(Beginning of GIVEN DATA)

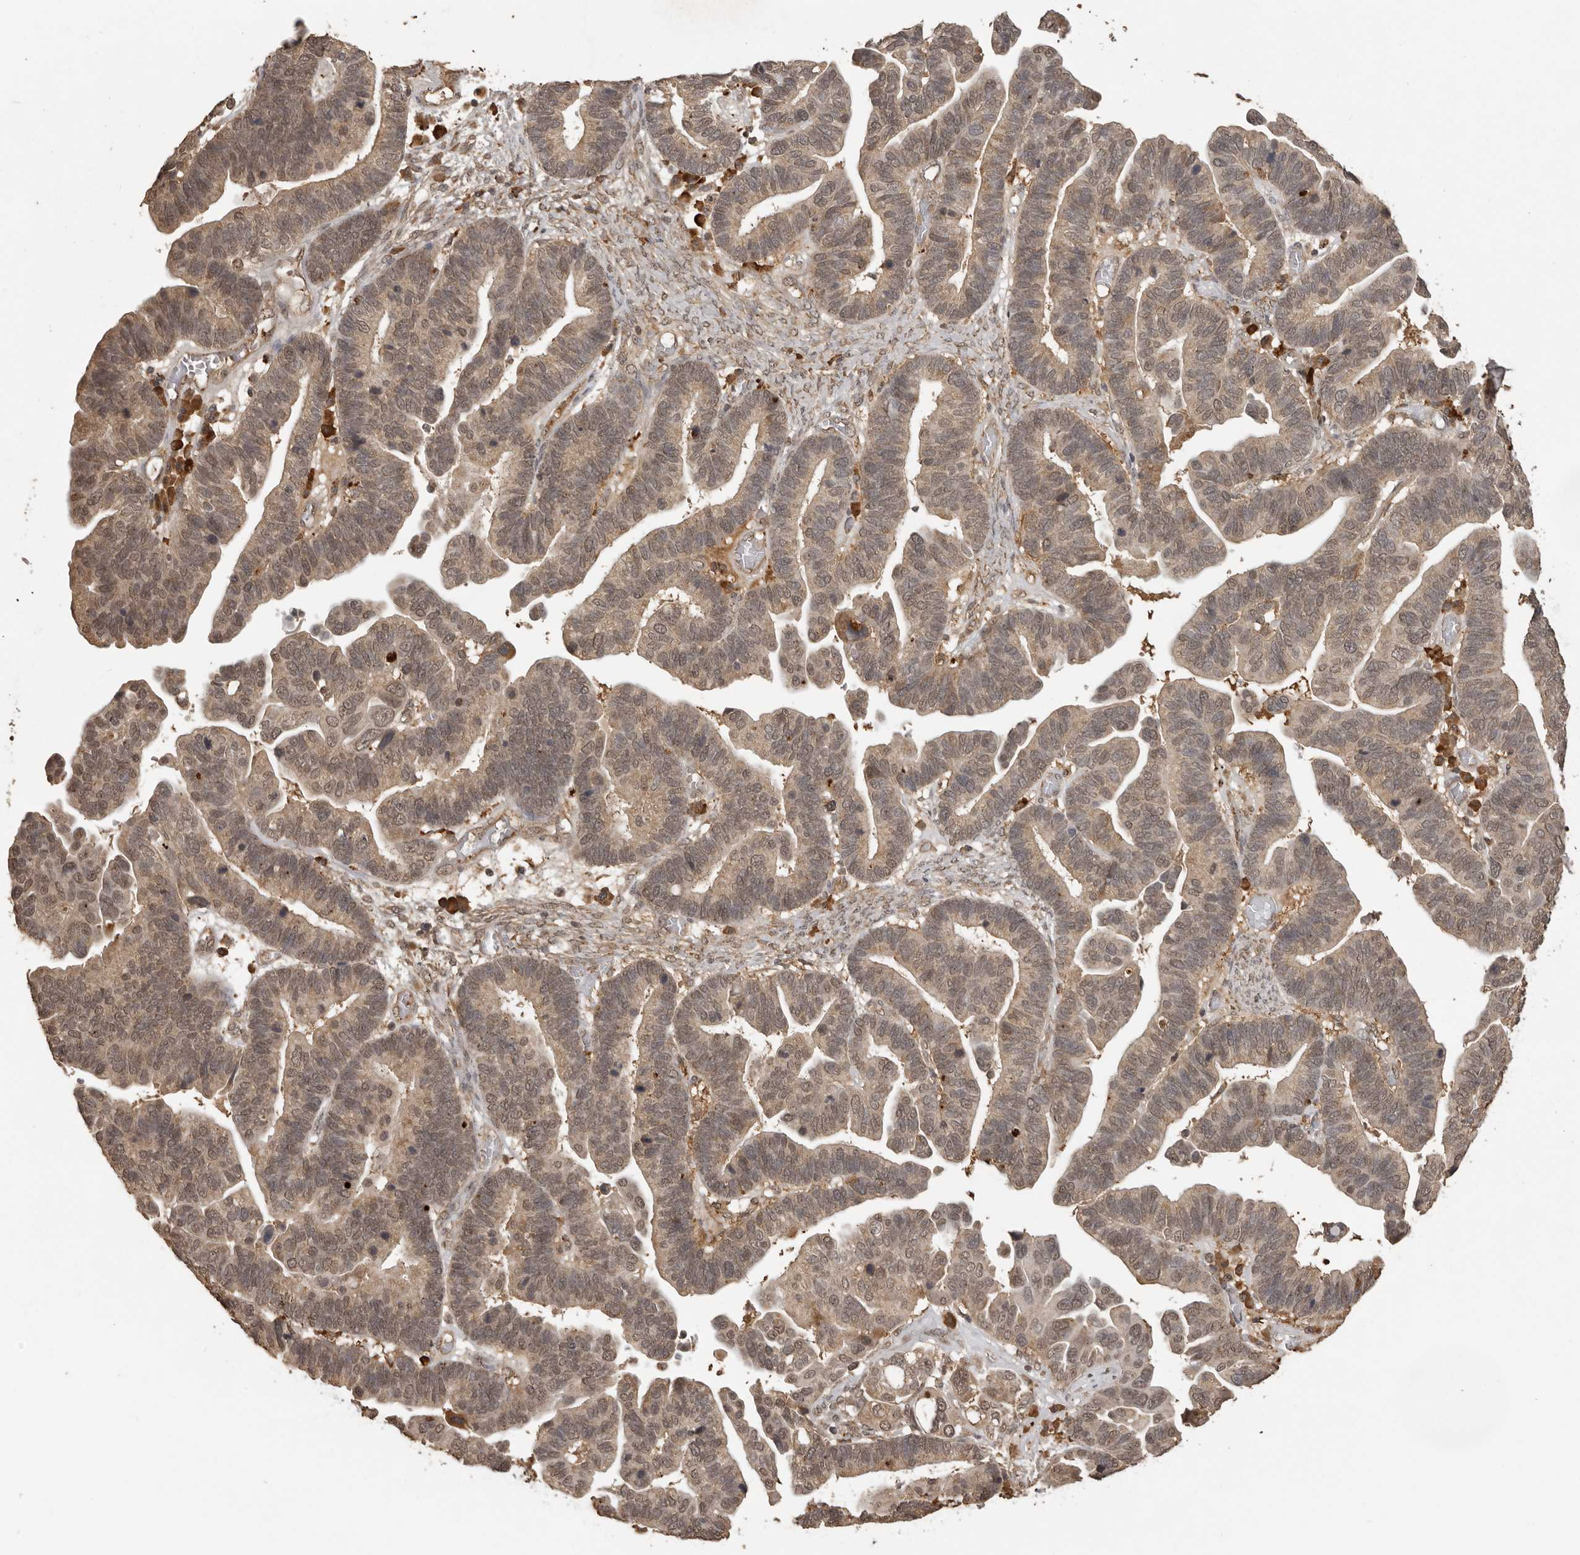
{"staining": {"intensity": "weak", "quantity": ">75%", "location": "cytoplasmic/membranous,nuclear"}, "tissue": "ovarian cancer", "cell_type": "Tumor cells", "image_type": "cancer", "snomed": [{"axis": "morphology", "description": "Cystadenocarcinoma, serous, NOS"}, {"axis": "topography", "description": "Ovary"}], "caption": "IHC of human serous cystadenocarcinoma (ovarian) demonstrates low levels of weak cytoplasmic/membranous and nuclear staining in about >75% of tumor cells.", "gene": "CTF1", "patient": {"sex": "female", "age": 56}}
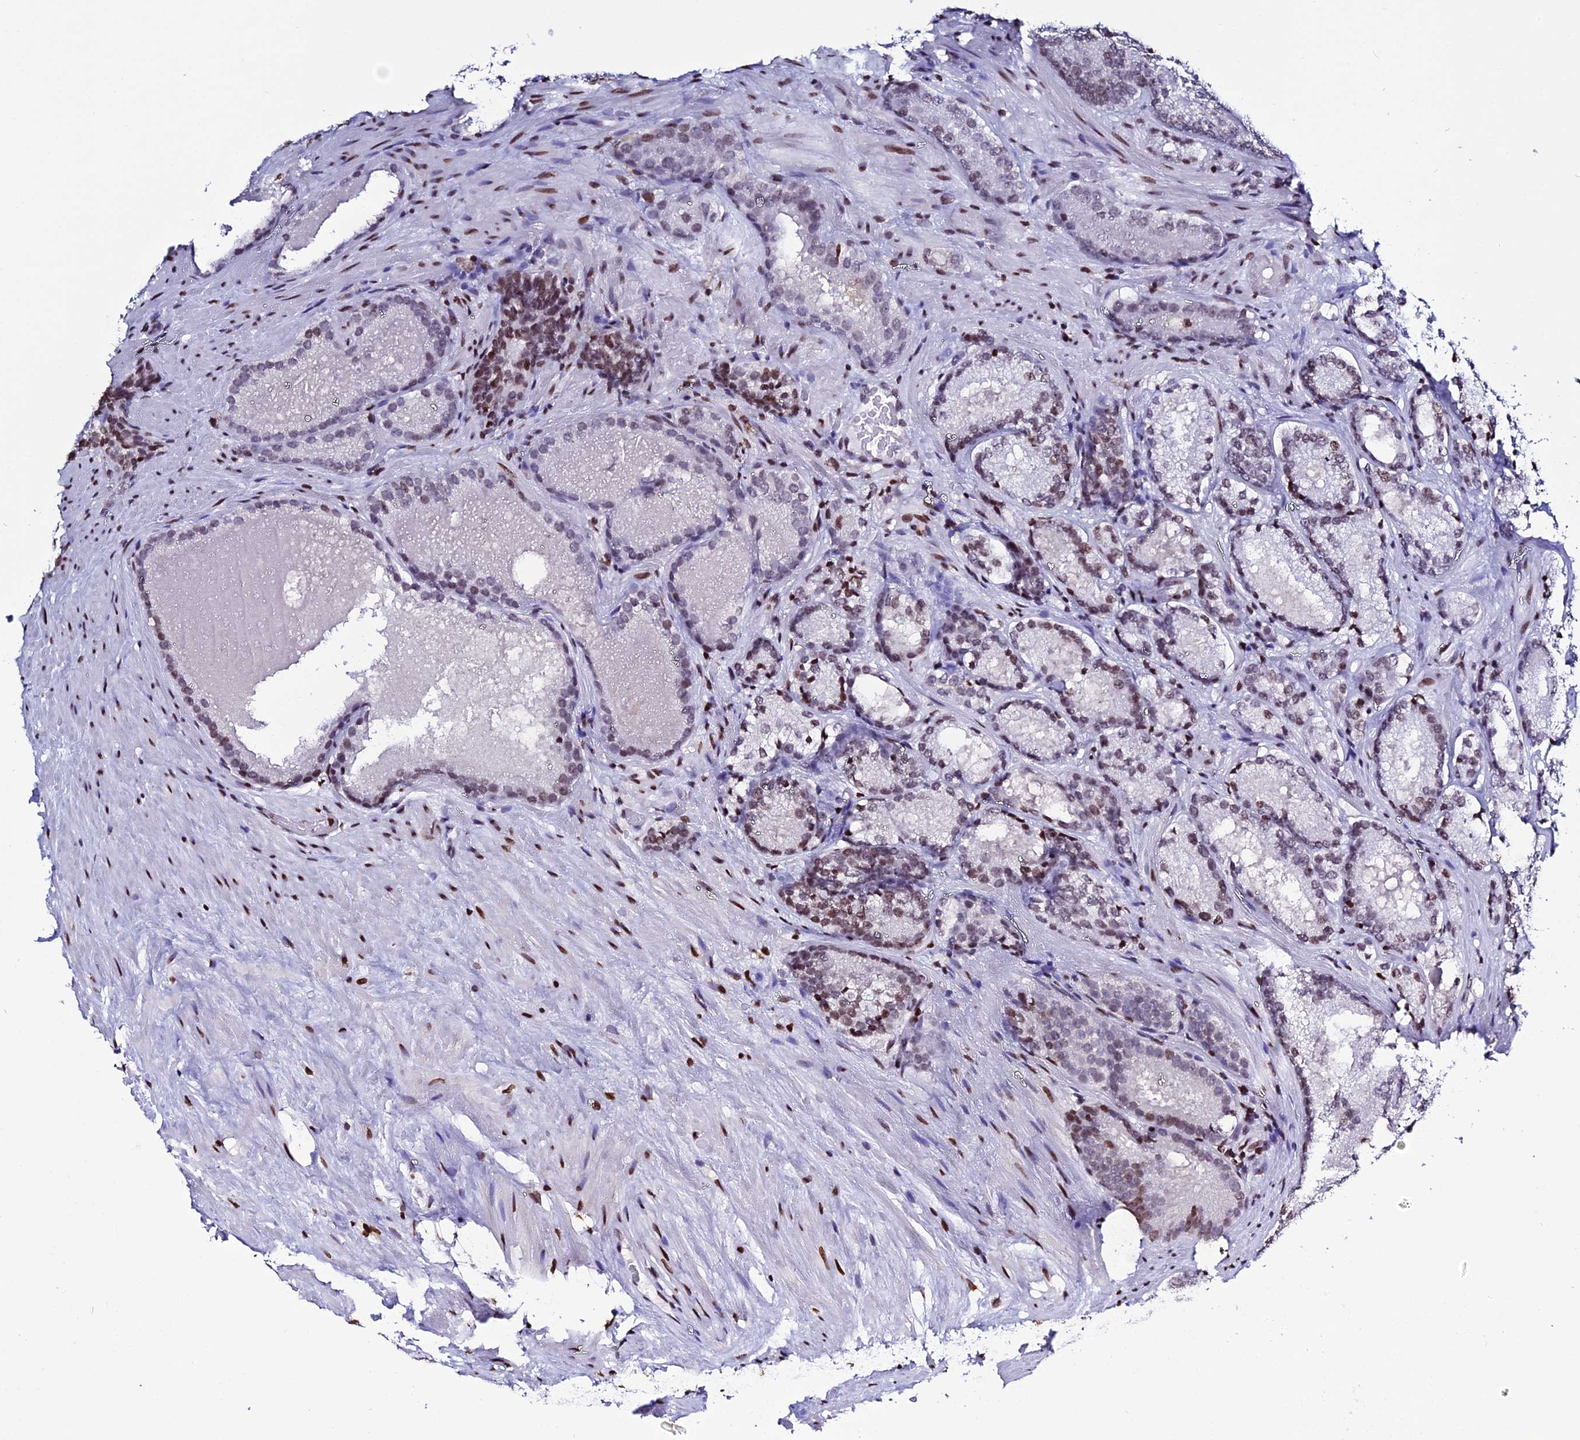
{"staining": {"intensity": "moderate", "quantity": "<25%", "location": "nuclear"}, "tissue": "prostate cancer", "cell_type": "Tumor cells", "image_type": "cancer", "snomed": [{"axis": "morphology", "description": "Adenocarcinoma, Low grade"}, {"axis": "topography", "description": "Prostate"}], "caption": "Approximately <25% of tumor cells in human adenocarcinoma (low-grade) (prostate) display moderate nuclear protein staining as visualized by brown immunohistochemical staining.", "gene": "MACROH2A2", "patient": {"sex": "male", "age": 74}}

(End of GIVEN DATA)
(Beginning of GIVEN DATA)

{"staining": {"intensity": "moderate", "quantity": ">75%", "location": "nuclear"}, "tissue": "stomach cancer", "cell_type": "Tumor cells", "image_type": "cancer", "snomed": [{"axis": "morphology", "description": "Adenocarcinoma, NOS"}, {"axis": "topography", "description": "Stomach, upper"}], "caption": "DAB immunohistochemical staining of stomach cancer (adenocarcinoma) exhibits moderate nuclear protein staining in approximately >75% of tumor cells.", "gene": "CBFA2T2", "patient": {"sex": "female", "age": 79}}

(End of GIVEN DATA)
(Beginning of GIVEN DATA)

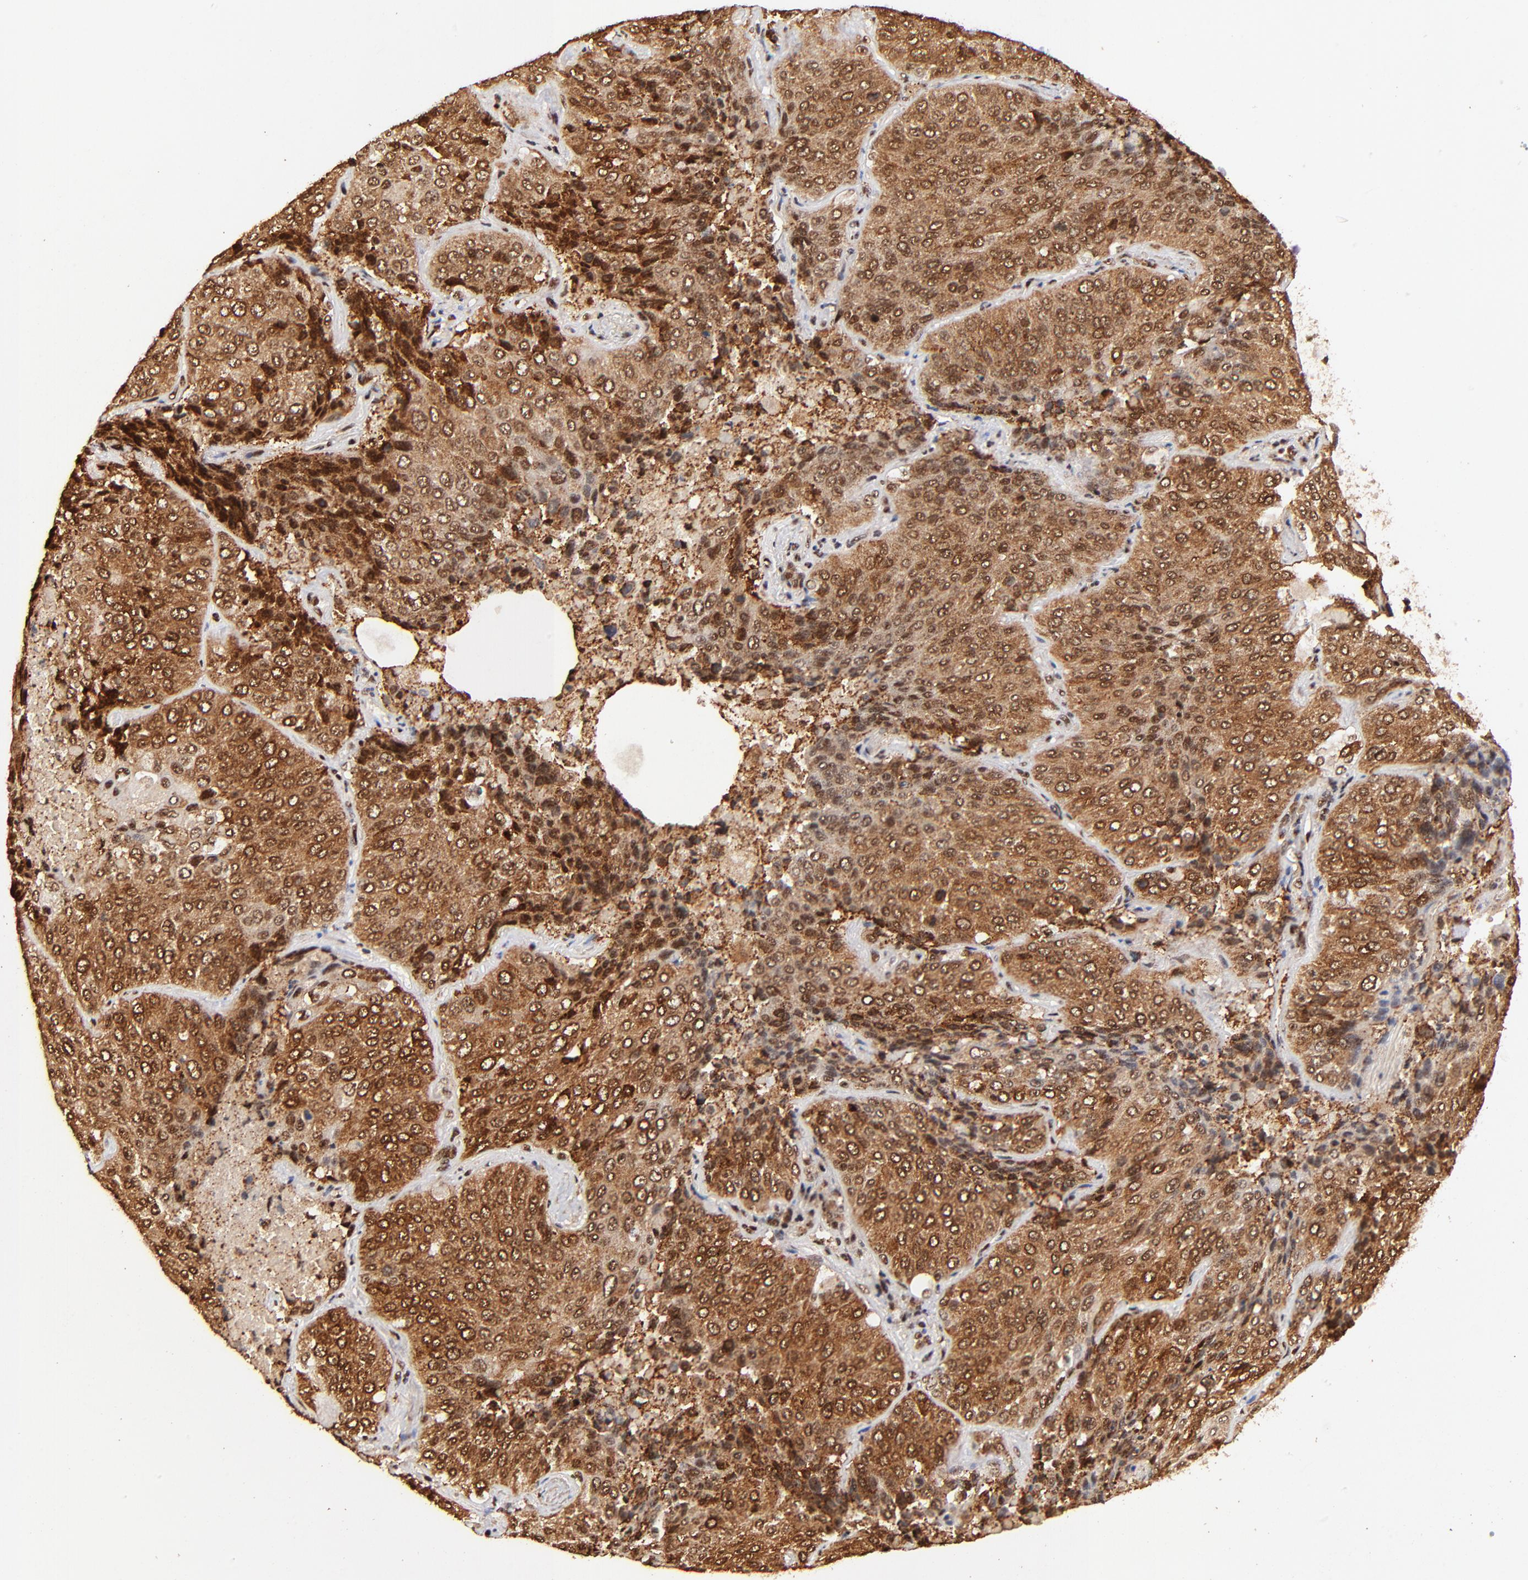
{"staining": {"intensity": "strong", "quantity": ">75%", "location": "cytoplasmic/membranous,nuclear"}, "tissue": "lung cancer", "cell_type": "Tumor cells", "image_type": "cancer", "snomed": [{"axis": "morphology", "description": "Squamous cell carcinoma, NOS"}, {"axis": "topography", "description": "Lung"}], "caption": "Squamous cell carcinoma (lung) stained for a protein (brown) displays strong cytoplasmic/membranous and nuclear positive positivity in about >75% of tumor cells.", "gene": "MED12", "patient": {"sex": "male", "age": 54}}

(End of GIVEN DATA)

Which lines of the data include the string "immunohistochemical"? Find them and copy each one.

• _TASK SOLUTION_
{"staining": {"intensity": "moderate", "quantity": "<25%", "location": "nuclear"}, "tissue": "prostate cancer", "cell_type": "Tumor cells", "image_type": "cancer", "snomed": [{"axis": "morphology", "description": "Adenocarcinoma, Low grade"}, {"axis": "topography", "description": "Prostate"}], "caption": "Approximately <25% of tumor cells in human adenocarcinoma (low-grade) (prostate) display moderate nuclear protein staining as visualized by brown immunohistochemical staining.", "gene": "MACROH2A2", "patient": {"sex": "male", "age": 74}}
{"staining": {"intensity": "moderate", "quantity": ">75%", "location": "nuclear"}, "tissue": "stomach cancer", "cell_type": "Tumor cells", "image_type": "cancer", "snomed": [{"axis": "morphology", "description": "Adenocarcinoma, NOS"}, {"axis": "topography", "description": "Stomach, upper"}], "caption": "DAB immunohistochemical staining of stomach cancer (adenocarcinoma) exhibits moderate nuclear protein staining in approximately >75% of tumor cells.", "gene": "CBFA2T2", "patient": {"sex": "female", "age": 79}}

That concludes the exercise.